The second part, Dieu or L'Océan d'en haut ("The Ocean from Above"), depicts various religious and anti-religious points of view as beasts and animals, each emerging from the shadows to state its case.

- Atheism: the Bat
- Scepticism: the Owl
- Manichaeism: the Crow
- Paganism: the Vulture
- Mosaism: the Eagle
- Christianity: the Gryphon
- Rationalism: the Angel
- "What Still Has No Name": the Light

The third part, Le Jour ("Day"), is mostly unwritten and very brief, and concludes the work with the poet accepting an offer of enlightenment — which entails instant death.

==Development==
A first draft, Solitudines Cæli, consisting of part of L’Océan d’en haut, was read to family and friends in early May 1855, the intention being to include it in Les Contemplations.
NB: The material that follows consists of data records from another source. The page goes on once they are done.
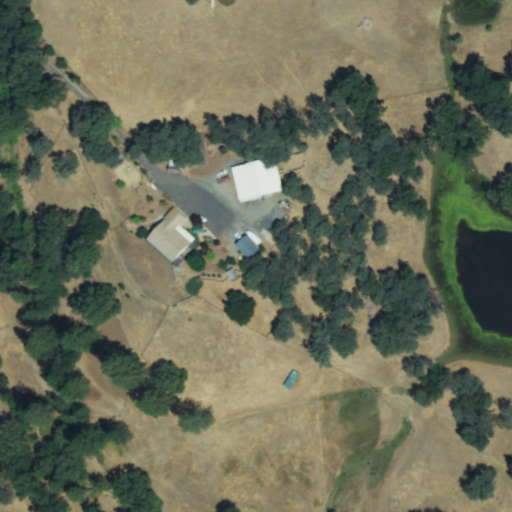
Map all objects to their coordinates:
road: (78, 26)
building: (254, 177)
building: (257, 178)
building: (169, 234)
building: (173, 238)
building: (245, 245)
building: (250, 246)
road: (33, 465)
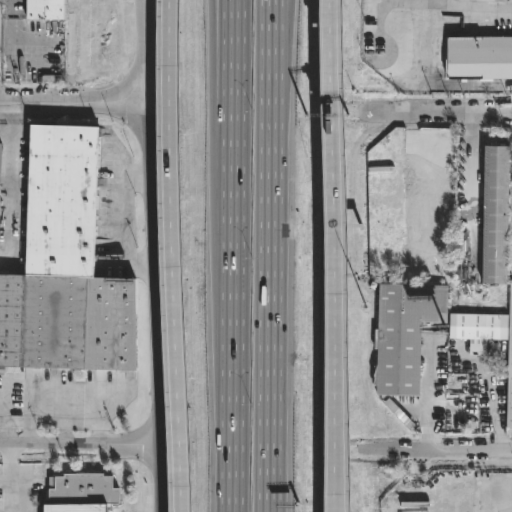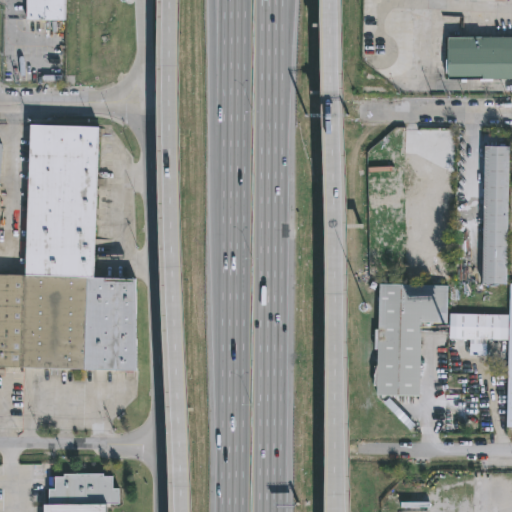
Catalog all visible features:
road: (272, 3)
road: (272, 3)
road: (383, 5)
building: (44, 10)
building: (45, 10)
road: (447, 11)
road: (14, 38)
road: (226, 47)
building: (480, 59)
building: (479, 60)
road: (144, 67)
road: (422, 83)
road: (73, 104)
road: (436, 111)
building: (1, 157)
road: (12, 184)
road: (470, 185)
building: (493, 214)
building: (495, 216)
road: (173, 256)
road: (233, 256)
road: (336, 256)
road: (273, 259)
building: (65, 269)
building: (69, 269)
road: (157, 322)
building: (478, 327)
building: (403, 334)
building: (404, 335)
building: (486, 337)
building: (509, 366)
road: (65, 400)
road: (2, 418)
road: (65, 425)
road: (79, 449)
road: (439, 450)
road: (10, 480)
building: (86, 493)
building: (82, 494)
road: (466, 499)
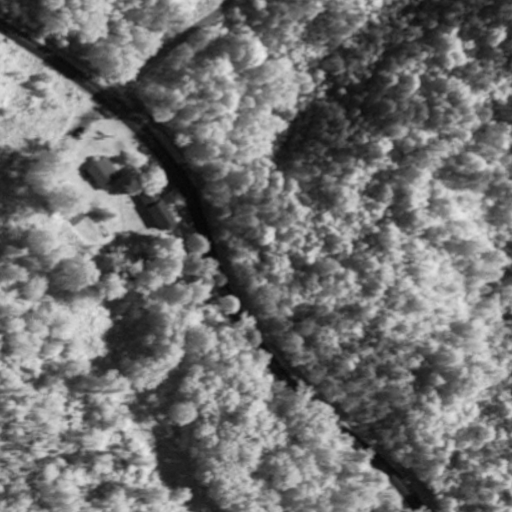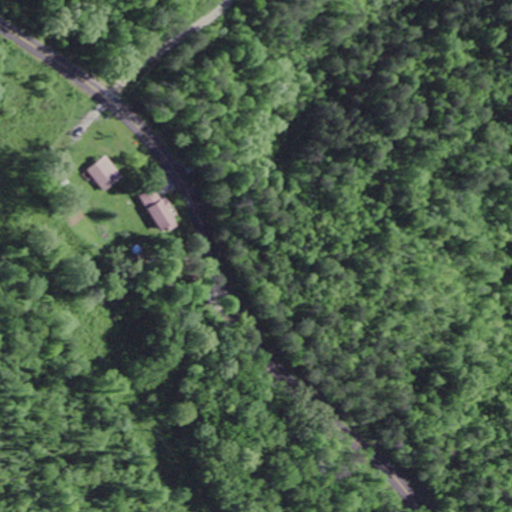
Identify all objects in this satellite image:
building: (104, 173)
building: (158, 209)
road: (207, 261)
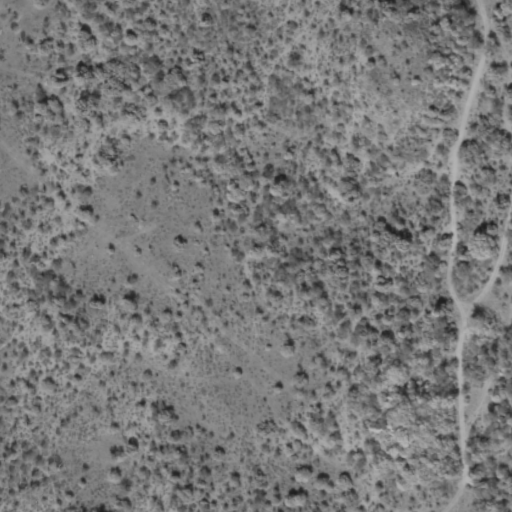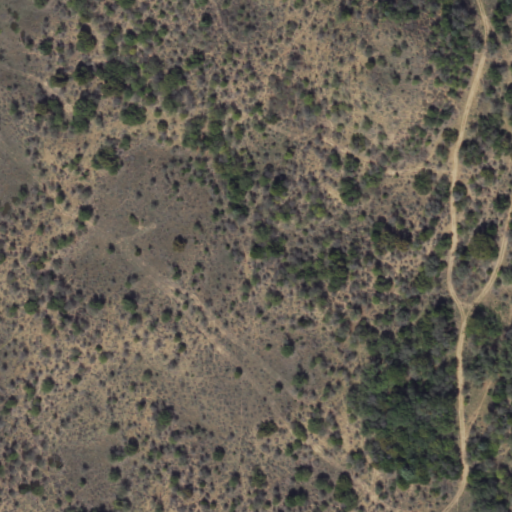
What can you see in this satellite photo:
road: (479, 386)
According to the diary of Adèle Hugo, Vacquerie discouraged this idea, and when Les Contemplations was published it advertised Dieu as a separate work to come. On 7 June 1856, Hugo wrote to Enfantin that he had almost finished it, but would wait a while before publishing, on the grounds that it was too soon after his previous work. "I should like, God granting me the strength, to transport the rabble to the tops of certain peaks; not that I deceive myself as to whether the air is breathable for them. I want to give them a rest before imposing a new ascension." On 2 July, he was again dissuaded, and was asked by friends for some sort of prose work. Over the next few years he occasionally pondered the appropriate time for the publication of Dieu; around 1868-9 he made serious efforts to arrange the matter, but in August 1870, before returning to France, he entrusted the manuscript to a bank in Guernsey, and it was not retrieved until 1875. From that point onwards it was hardly referred to. The reasons for this abandonment are unclear, as he never changed his mind as to its merits, and the subject matter was no more controversial than that of other works.